• Task prompt: Check each line of the data for "Brexit" and select those that have it.
◆ ◆ ◆ ◆ ◆
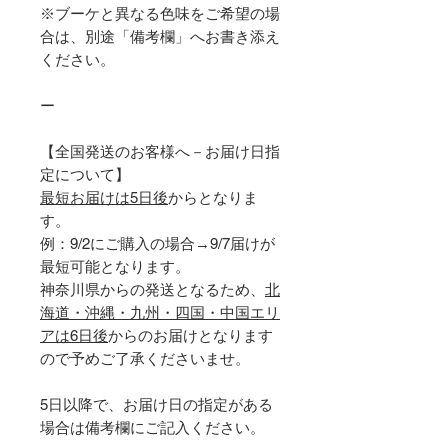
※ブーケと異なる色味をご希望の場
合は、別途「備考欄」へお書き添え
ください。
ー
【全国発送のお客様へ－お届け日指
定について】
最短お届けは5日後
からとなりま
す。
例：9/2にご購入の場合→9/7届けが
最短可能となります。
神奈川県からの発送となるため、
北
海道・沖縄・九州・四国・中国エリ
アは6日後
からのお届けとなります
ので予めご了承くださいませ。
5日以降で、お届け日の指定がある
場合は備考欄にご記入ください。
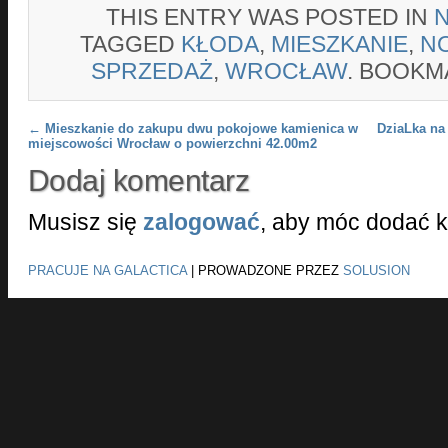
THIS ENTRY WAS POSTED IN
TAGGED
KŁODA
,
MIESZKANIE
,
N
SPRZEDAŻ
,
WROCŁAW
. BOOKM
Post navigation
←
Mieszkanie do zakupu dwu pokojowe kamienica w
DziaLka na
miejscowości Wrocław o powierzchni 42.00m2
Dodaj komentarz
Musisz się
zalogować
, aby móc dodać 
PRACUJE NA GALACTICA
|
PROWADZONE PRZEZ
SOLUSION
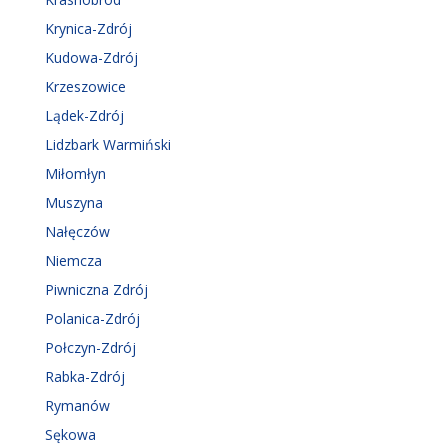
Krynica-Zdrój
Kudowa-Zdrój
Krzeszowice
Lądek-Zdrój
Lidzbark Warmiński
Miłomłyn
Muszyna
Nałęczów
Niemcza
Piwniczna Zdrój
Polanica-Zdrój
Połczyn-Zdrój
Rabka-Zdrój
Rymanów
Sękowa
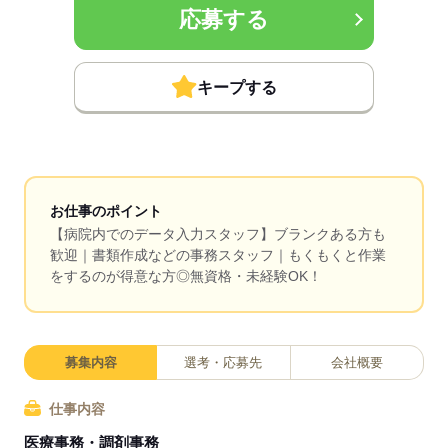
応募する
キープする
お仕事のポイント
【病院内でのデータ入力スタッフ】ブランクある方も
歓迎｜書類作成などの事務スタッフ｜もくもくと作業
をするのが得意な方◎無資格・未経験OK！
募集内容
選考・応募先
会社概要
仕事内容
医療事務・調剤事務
◆ ◆ ◆ ◆ ◆
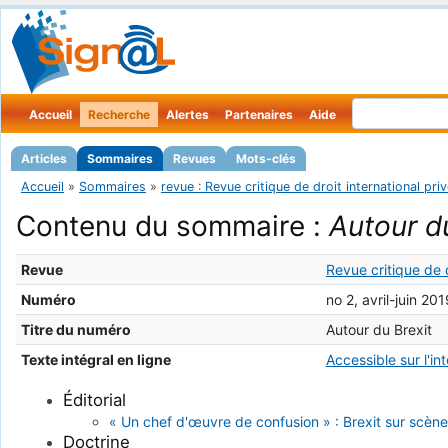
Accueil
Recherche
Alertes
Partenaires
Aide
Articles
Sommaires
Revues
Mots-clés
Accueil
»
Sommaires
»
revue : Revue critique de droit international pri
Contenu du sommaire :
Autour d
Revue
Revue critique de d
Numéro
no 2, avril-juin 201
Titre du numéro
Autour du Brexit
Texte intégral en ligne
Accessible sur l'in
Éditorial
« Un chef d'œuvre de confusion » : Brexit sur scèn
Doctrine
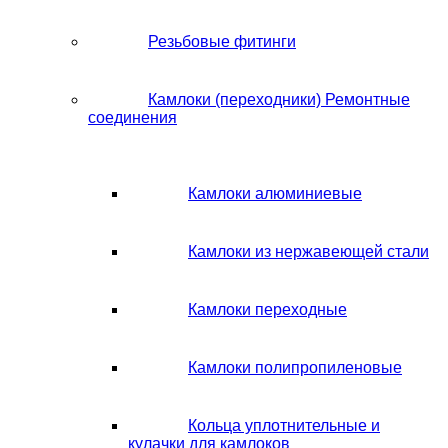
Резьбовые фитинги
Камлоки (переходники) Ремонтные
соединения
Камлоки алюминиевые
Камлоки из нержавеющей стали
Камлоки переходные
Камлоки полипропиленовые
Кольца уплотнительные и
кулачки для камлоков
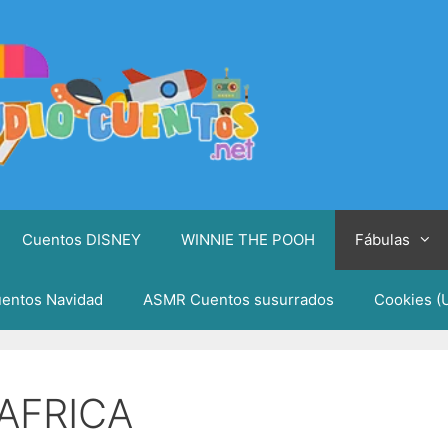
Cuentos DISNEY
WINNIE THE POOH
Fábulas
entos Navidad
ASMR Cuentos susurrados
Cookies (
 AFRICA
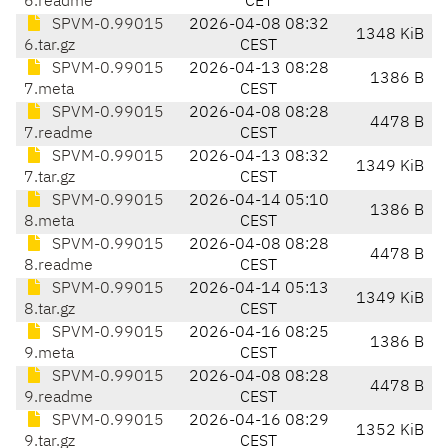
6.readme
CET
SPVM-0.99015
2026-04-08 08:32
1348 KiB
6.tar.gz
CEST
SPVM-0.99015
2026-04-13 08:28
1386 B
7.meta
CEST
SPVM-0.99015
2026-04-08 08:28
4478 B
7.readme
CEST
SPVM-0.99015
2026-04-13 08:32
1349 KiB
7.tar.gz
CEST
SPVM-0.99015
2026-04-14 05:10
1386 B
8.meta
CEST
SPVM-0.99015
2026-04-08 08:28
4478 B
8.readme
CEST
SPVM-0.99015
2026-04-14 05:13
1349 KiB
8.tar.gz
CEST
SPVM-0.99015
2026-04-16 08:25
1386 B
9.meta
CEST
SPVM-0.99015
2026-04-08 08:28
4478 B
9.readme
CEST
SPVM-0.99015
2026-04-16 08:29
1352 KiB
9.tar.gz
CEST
◆ ◆ ◆ ◆ ◆
• Solution:
Autour du Brexit
« Un chef d'œuvre de confusion » : Brexit sur scèn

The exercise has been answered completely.